(Records for this task Opens)
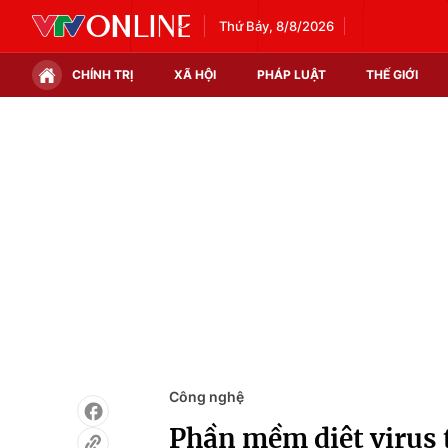
Thứ Bảy, 8/8/2026
CHÍNH TRỊ
XÃ HỘI
PHÁP LUẬT
THẾ GIỚI
Chính trị
Xã hội
Thế giới
Kinh tế
Tin tức
Tài chính
Thế giới đó đây
Thị trường
Câu chuyện quốc tế
Góc doanh nghiệp
Dữ liệu và đời sống
Công nghệ
Phần mềm diệt virus t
(Records for this task Closes)
■ Task prompt:
Go through the entries and retype each one exactly, skipping any image.

■ Output for this task:
Thứ Bảy, 8/8/2026
CHÍNH TRỊ
XÃ HỘI
PHÁP LUẬT
THẾ GIỚI
Chính trị
Xã hội
Thế giới
Kinh tế
Tin tức
Tài chính
Thế giới đó đây
Thị trường
Câu chuyện quốc tế
Góc doanh nghiệp
Dữ liệu và đời sống
Công nghệ
Phần mềm diệt virus t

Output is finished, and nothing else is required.